__YOUR TASK__
Please reproduce the material word for word, from its first line through the line containing "conciousness", inclusive.

__ROWS__
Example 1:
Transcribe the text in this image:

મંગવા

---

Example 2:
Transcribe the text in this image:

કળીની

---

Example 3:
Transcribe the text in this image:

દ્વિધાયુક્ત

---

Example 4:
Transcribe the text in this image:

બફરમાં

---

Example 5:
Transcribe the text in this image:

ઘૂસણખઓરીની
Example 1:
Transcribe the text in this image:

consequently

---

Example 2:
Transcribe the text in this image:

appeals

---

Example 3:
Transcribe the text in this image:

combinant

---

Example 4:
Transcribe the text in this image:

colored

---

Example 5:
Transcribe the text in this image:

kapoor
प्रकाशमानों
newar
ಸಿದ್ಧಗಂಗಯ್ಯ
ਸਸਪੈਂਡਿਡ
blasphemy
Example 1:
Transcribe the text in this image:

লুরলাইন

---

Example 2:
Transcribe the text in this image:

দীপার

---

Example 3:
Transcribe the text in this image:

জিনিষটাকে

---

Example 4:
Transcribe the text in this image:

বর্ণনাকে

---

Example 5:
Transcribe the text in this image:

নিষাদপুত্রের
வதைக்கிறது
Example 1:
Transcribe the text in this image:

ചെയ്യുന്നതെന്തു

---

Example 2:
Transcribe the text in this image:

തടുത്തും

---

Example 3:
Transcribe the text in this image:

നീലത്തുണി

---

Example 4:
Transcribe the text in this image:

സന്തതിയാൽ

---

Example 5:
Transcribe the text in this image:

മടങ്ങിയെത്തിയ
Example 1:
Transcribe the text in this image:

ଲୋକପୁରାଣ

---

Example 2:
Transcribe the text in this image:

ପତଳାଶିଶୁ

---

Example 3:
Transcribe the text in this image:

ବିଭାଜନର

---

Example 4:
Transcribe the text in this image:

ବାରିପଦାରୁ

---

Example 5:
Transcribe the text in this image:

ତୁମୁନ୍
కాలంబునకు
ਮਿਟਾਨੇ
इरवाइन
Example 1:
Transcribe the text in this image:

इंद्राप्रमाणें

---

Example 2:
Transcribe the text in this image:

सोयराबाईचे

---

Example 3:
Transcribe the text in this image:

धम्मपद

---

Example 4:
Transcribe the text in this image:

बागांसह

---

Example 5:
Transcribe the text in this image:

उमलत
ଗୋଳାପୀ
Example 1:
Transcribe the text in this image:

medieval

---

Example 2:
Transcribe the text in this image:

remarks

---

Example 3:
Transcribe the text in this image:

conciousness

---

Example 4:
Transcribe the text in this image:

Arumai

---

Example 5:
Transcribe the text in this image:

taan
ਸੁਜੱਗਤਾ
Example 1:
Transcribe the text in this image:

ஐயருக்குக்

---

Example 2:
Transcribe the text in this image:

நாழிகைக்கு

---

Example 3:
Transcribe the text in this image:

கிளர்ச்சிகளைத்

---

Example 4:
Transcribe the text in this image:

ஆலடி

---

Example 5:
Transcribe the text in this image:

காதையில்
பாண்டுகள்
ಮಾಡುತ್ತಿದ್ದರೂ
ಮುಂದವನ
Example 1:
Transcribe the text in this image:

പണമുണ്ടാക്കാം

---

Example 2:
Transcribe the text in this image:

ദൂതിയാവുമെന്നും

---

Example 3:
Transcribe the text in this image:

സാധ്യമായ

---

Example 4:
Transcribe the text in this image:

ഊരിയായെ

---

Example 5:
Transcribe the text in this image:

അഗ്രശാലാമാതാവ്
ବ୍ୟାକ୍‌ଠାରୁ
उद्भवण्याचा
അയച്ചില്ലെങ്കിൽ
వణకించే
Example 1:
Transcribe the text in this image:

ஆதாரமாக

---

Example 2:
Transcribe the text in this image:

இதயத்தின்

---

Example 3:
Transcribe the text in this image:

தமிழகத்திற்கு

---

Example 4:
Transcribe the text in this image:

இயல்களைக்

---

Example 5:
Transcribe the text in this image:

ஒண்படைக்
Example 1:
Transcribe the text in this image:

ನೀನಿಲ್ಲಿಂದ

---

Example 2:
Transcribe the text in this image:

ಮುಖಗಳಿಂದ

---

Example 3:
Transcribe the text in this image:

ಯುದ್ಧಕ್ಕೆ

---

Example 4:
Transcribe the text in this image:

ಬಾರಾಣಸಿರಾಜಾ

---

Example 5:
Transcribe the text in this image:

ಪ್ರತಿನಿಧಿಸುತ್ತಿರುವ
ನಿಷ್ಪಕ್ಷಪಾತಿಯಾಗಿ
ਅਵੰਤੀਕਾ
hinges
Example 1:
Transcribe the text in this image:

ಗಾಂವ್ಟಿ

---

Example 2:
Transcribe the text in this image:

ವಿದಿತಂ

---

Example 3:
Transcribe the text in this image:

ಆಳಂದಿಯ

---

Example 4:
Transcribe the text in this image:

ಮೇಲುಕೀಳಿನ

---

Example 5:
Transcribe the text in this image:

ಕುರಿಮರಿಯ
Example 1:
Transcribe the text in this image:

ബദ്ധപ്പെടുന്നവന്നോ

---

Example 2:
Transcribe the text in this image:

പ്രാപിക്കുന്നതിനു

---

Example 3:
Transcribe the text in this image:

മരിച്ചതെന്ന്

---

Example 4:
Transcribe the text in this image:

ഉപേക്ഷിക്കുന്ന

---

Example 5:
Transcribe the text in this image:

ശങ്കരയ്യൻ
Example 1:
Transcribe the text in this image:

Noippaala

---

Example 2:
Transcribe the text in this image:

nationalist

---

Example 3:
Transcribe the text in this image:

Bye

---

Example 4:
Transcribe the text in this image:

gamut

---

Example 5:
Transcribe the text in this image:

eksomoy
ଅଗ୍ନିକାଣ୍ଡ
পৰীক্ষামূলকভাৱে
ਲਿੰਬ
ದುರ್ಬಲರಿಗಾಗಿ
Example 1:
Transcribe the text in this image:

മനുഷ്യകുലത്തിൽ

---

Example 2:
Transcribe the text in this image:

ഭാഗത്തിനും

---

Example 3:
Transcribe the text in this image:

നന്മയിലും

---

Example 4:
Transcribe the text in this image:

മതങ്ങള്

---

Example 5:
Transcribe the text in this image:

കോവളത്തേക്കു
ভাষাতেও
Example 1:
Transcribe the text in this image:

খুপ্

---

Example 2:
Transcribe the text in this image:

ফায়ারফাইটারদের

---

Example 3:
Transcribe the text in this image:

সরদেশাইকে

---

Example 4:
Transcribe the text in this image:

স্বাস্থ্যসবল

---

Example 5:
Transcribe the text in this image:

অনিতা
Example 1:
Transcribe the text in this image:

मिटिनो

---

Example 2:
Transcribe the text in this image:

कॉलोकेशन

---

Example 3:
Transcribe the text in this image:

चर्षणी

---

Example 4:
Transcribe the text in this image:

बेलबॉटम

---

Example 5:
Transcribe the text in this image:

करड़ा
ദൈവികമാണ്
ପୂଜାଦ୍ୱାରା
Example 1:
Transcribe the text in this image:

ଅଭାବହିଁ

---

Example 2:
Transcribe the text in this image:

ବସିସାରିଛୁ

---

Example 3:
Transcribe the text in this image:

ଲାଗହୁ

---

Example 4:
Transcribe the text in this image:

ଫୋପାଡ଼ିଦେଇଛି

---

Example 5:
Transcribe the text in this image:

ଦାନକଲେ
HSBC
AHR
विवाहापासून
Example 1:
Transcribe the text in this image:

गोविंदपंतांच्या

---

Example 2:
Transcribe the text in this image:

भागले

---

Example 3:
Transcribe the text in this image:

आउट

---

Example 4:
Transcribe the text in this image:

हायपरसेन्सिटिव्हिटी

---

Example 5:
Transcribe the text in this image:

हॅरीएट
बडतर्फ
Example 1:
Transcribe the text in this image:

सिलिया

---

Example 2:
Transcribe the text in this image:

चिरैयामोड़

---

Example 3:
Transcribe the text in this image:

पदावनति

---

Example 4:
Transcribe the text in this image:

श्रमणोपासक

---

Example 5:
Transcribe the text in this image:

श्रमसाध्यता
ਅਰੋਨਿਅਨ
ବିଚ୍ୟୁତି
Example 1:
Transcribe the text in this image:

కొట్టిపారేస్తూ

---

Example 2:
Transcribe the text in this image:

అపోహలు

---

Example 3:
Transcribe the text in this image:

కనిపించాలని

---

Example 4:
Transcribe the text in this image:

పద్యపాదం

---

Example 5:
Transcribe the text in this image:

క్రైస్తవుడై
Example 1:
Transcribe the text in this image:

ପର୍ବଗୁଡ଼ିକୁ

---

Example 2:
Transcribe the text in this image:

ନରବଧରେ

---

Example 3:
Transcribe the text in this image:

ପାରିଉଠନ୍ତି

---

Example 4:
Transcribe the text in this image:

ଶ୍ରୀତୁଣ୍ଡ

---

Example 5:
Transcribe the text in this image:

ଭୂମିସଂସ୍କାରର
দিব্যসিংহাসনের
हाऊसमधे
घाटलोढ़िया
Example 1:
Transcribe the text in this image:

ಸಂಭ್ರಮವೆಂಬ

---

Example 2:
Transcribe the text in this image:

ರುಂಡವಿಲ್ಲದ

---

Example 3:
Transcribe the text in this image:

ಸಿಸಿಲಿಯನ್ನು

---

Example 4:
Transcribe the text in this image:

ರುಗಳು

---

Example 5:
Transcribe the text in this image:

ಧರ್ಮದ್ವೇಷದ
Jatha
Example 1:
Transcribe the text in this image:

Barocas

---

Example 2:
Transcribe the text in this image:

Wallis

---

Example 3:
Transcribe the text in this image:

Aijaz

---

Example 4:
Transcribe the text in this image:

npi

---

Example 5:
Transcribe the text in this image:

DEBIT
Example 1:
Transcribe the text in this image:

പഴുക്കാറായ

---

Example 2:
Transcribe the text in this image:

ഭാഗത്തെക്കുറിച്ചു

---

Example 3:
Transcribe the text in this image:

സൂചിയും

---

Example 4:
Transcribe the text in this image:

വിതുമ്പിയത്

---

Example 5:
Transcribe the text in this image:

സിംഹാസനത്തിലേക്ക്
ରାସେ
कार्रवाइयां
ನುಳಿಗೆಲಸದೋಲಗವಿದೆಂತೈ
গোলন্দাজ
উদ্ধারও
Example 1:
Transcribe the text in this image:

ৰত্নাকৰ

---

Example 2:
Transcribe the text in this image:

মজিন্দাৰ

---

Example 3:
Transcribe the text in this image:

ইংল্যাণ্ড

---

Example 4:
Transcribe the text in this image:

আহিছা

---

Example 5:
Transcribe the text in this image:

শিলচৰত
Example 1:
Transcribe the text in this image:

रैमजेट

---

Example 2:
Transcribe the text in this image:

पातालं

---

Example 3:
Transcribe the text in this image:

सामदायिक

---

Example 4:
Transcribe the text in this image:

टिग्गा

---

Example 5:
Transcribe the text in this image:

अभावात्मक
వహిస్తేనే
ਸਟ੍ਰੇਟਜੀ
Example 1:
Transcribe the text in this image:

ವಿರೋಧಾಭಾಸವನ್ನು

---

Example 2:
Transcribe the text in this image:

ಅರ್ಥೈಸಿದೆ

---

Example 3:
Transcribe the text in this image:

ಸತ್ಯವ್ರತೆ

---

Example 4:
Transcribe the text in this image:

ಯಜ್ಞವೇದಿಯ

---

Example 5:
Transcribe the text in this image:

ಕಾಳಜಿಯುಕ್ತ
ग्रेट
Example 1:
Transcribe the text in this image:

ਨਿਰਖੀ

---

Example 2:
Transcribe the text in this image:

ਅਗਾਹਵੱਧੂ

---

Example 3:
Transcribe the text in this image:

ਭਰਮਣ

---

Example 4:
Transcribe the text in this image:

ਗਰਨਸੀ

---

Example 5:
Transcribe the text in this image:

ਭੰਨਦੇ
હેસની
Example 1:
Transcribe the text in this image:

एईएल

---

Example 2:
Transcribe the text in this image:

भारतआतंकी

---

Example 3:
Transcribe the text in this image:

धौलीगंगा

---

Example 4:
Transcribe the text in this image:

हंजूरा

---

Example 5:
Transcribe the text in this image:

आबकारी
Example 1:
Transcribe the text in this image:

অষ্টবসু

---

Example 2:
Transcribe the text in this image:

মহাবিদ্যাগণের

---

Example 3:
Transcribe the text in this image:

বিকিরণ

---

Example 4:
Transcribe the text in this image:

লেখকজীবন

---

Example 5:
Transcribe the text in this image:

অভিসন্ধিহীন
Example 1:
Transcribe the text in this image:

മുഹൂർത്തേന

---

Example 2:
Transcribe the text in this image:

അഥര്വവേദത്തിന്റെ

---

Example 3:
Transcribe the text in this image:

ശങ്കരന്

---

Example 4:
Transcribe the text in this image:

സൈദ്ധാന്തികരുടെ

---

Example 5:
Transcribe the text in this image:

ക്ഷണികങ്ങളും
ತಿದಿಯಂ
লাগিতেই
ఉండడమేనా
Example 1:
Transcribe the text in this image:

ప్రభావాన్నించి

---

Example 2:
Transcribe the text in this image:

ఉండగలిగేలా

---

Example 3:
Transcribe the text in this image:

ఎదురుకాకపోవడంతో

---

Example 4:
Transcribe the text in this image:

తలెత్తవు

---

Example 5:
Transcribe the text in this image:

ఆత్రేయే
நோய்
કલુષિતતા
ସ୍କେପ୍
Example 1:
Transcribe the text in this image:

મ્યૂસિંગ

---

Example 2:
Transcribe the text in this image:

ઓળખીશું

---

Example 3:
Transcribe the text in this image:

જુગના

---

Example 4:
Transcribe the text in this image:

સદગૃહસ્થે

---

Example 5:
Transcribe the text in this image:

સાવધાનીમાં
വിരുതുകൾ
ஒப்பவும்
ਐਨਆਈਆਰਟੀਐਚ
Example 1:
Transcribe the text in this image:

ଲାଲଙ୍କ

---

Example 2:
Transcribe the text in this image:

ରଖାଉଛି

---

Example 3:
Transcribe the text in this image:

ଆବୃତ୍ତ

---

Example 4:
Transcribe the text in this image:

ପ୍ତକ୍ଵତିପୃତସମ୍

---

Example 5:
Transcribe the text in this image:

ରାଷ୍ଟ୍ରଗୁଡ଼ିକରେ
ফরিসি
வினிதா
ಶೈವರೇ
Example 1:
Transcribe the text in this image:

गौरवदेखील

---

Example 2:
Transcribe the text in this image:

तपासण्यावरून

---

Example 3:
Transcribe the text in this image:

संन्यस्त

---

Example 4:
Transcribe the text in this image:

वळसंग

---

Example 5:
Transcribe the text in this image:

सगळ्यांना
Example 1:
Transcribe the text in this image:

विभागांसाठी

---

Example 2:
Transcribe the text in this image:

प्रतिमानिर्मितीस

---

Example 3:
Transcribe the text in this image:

__ANSWER TO THE PROBLEM__
Example 1:
Transcribe the text in this image:

મંગવા

---

Example 2:
Transcribe the text in this image:

કળીની

---

Example 3:
Transcribe the text in this image:

દ્વિધાયુક્ત

---

Example 4:
Transcribe the text in this image:

બફરમાં

---

Example 5:
Transcribe the text in this image:

ઘૂસણખઓરીની
Example 1:
Transcribe the text in this image:

consequently

---

Example 2:
Transcribe the text in this image:

appeals

---

Example 3:
Transcribe the text in this image:

combinant

---

Example 4:
Transcribe the text in this image:

colored

---

Example 5:
Transcribe the text in this image:

kapoor
प्रकाशमानों
newar
ಸಿದ್ಧಗಂಗಯ್ಯ
ਸਸਪੈਂਡਿਡ
blasphemy
Example 1:
Transcribe the text in this image:

লুরলাইন

---

Example 2:
Transcribe the text in this image:

দীপার

---

Example 3:
Transcribe the text in this image:

জিনিষটাকে

---

Example 4:
Transcribe the text in this image:

বর্ণনাকে

---

Example 5:
Transcribe the text in this image:

নিষাদপুত্রের
வதைக்கிறது
Example 1:
Transcribe the text in this image:

ചെയ്യുന്നതെന്തു

---

Example 2:
Transcribe the text in this image:

തടുത്തും

---

Example 3:
Transcribe the text in this image:

നീലത്തുണി

---

Example 4:
Transcribe the text in this image:

സന്തതിയാൽ

---

Example 5:
Transcribe the text in this image:

മടങ്ങിയെത്തിയ
Example 1:
Transcribe the text in this image:

ଲୋକପୁରାଣ

---

Example 2:
Transcribe the text in this image:

ପତଳାଶିଶୁ

---

Example 3:
Transcribe the text in this image:

ବିଭାଜନର

---

Example 4:
Transcribe the text in this image:

ବାରିପଦାରୁ

---

Example 5:
Transcribe the text in this image:

ତୁମୁନ୍
కాలంబునకు
ਮਿਟਾਨੇ
इरवाइन
Example 1:
Transcribe the text in this image:

इंद्राप्रमाणें

---

Example 2:
Transcribe the text in this image:

सोयराबाईचे

---

Example 3:
Transcribe the text in this image:

धम्मपद

---

Example 4:
Transcribe the text in this image:

बागांसह

---

Example 5:
Transcribe the text in this image:

उमलत
ଗୋଳାପୀ
Example 1:
Transcribe the text in this image:

medieval

---

Example 2:
Transcribe the text in this image:

remarks

---

Example 3:
Transcribe the text in this image:

conciousness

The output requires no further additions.